Nothing but the lines from the top of the records through the line with "S2=5'b10011;" should be returned, exactly, and without pictures.

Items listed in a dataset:
== == ==
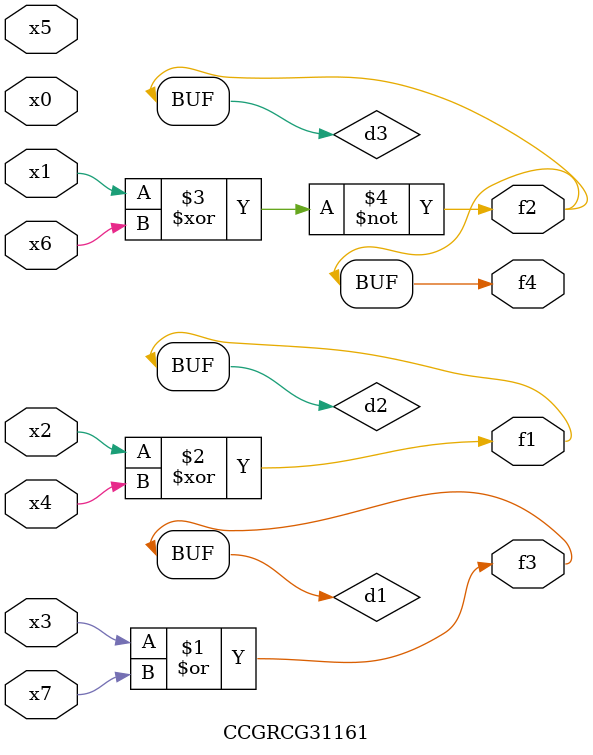
<source format=v>
module CCGRCG31161(
	input x0, x1, x2, x3, x4, x5, x6, x7,
	output f1, f2, f3, f4
);

	wire d1, d2, d3;

	or (d1, x3, x7);
	xor (d2, x2, x4);
	xnor (d3, x1, x6);
	assign f1 = d2;
	assign f2 = d3;
	assign f3 = d1;
	assign f4 = d3;
endmodule

</source>
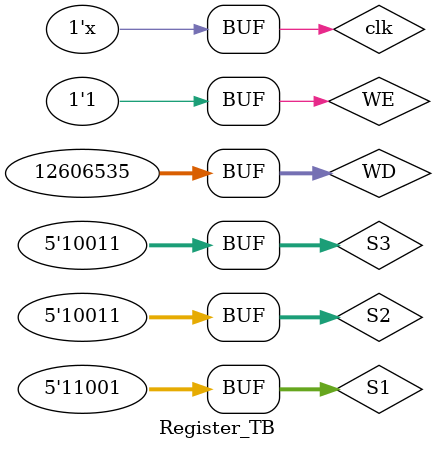
<source format=sv>
module Register_TB();
reg [31:0] WD;
reg [4:0] S1;
reg [4:0] S2;
reg [4:0] S3;
reg WE;
reg clk;
wire [31:0] RD1;
wire [31:0] RD2;
REGISTERFILE R(.clk(clk),.WE(WE),.S1(S1),.S2(S2),.S3(S3),.WD(WD), .RD1(RD1), .RD2(RD2));
always 
begin
    #15; 
    clk= ~clk;
end 
initial begin
clk=0;
WE=1'b0;
S1=5'b01011;
S2=5'b00111;
S3=5'b00010;
WD=32'b00000000000000000000000000000011;
#15;

WE=1'b0;
S1=5'b00101;
S2=5'b00110;
S3=5'b00011;
WD=32'b00000000000000000010000110000111;
#15;
WE=1'b1;
S1=5'b0111;
S2=5'b01101;
S3=5'b00111;
WD=32'b00001100000000000000000000000011;
#15;
WE=1'b0;
S1=5'b11110;
S2=5'b10101;
S3=5'b11011;
WD=32'b00000000000000000101100000000111;
#15;
WE=1'b1;
S1=5'b11010;
S2=5'b10001;
S3=5'b11111;
WD=32'b00000000000000000101110001000111;
#15;
WE=1'b0;
S1=5'b10010;
S2=5'b11101;
S3=5'b11000;
WD=32'b00000000000000000101110001110111;
#15;
WE=1'b1;
S1=5'b11001;
S2=5'b10011;
S3=5'b10011;
WD=32'b00000000110000000101110001000111;
  
  
end
//initial
//  begin
//    $dumpfile("dump.vcd");
//    $dumpvars;
//    $finish;
//end 

  
endmodule
</source>
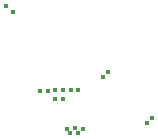
<source format=gbr>
G04 #@! TF.GenerationSoftware,KiCad,Pcbnew,5.0.2+dfsg1-1~bpo9+1*
G04 #@! TF.CreationDate,2019-10-16T17:32:00+02:00*
G04 #@! TF.ProjectId,zglue-dragon-adapter,7a676c75-652d-4647-9261-676f6e2d6164,rev?*
G04 #@! TF.SameCoordinates,Original*
G04 #@! TF.FileFunction,Copper,L2,Inr*
G04 #@! TF.FilePolarity,Positive*
%FSLAX46Y46*%
G04 Gerber Fmt 4.6, Leading zero omitted, Abs format (unit mm)*
G04 Created by KiCad (PCBNEW 5.0.2+dfsg1-1~bpo9+1) date Wed 16 Oct 2019 05:32:00 PM CEST*
%MOMM*%
%LPD*%
G01*
G04 APERTURE LIST*
G04 #@! TA.AperFunction,ViaPad*
%ADD10C,0.400000*%
G04 #@! TD*
G04 APERTURE END LIST*
D10*
G04 #@! TO.N,GND*
X8600000Y-5120000D03*
X8000000Y-4620000D03*
G04 #@! TO.N,/CSI_CLK_IN_P*
X16624455Y-10265545D03*
X19935545Y-14504455D03*
G04 #@! TO.N,/CSI_CLK_IN_N*
X16235545Y-10654455D03*
X20324455Y-14115545D03*
G04 #@! TO.N,Net-(U1-PadD8)*
X10875000Y-11795000D03*
G04 #@! TO.N,/ULPM_WAKE*
X14125000Y-11780000D03*
G04 #@! TO.N,/CSI_INT*
X11525000Y-11800000D03*
G04 #@! TO.N,/CTRL_OUT*
X13150000Y-15020000D03*
G04 #@! TO.N,/PROC_SCK*
X12825000Y-12475000D03*
G04 #@! TO.N,/MIPI_SEL*
X12150000Y-11775000D03*
G04 #@! TO.N,/PROC_SI*
X12175000Y-12475000D03*
G04 #@! TO.N,/PROC_OUT_0*
X14500000Y-15020000D03*
G04 #@! TO.N,/USB_DET*
X13450000Y-15420000D03*
G04 #@! TO.N,/PIO1*
X13525000Y-11785000D03*
G04 #@! TO.N,/CTRL_RST*
X12825000Y-11790000D03*
G04 #@! TO.N,/PIO2*
X14100000Y-15370000D03*
G04 #@! TO.N,/PROC_RST*
X13800000Y-14970000D03*
G04 #@! TD*
M02*

</source>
== == ==
ANSWER:
<source format=v>
module CCGRCG31161(
	input x0, x1, x2, x3, x4, x5, x6, x7,
	output f1, f2, f3, f4
);

	wire d1, d2, d3;

	or (d1, x3, x7);
	xor (d2, x2, x4);
	xnor (d3, x1, x6);
	assign f1 = d2;
	assign f2 = d3;
	assign f3 = d1;
	assign f4 = d3;
endmodule

</source>
<source format=sv>
module Register_TB();
reg [31:0] WD;
reg [4:0] S1;
reg [4:0] S2;
reg [4:0] S3;
reg WE;
reg clk;
wire [31:0] RD1;
wire [31:0] RD2;
REGISTERFILE R(.clk(clk),.WE(WE),.S1(S1),.S2(S2),.S3(S3),.WD(WD), .RD1(RD1), .RD2(RD2));
always 
begin
    #15; 
    clk= ~clk;
end 
initial begin
clk=0;
WE=1'b0;
S1=5'b01011;
S2=5'b00111;
S3=5'b00010;
WD=32'b00000000000000000000000000000011;
#15;

WE=1'b0;
S1=5'b00101;
S2=5'b00110;
S3=5'b00011;
WD=32'b00000000000000000010000110000111;
#15;
WE=1'b1;
S1=5'b0111;
S2=5'b01101;
S3=5'b00111;
WD=32'b00001100000000000000000000000011;
#15;
WE=1'b0;
S1=5'b11110;
S2=5'b10101;
S3=5'b11011;
WD=32'b00000000000000000101100000000111;
#15;
WE=1'b1;
S1=5'b11010;
S2=5'b10001;
S3=5'b11111;
WD=32'b00000000000000000101110001000111;
#15;
WE=1'b0;
S1=5'b10010;
S2=5'b11101;
S3=5'b11000;
WD=32'b00000000000000000101110001110111;
#15;
WE=1'b1;
S1=5'b11001;
S2=5'b10011;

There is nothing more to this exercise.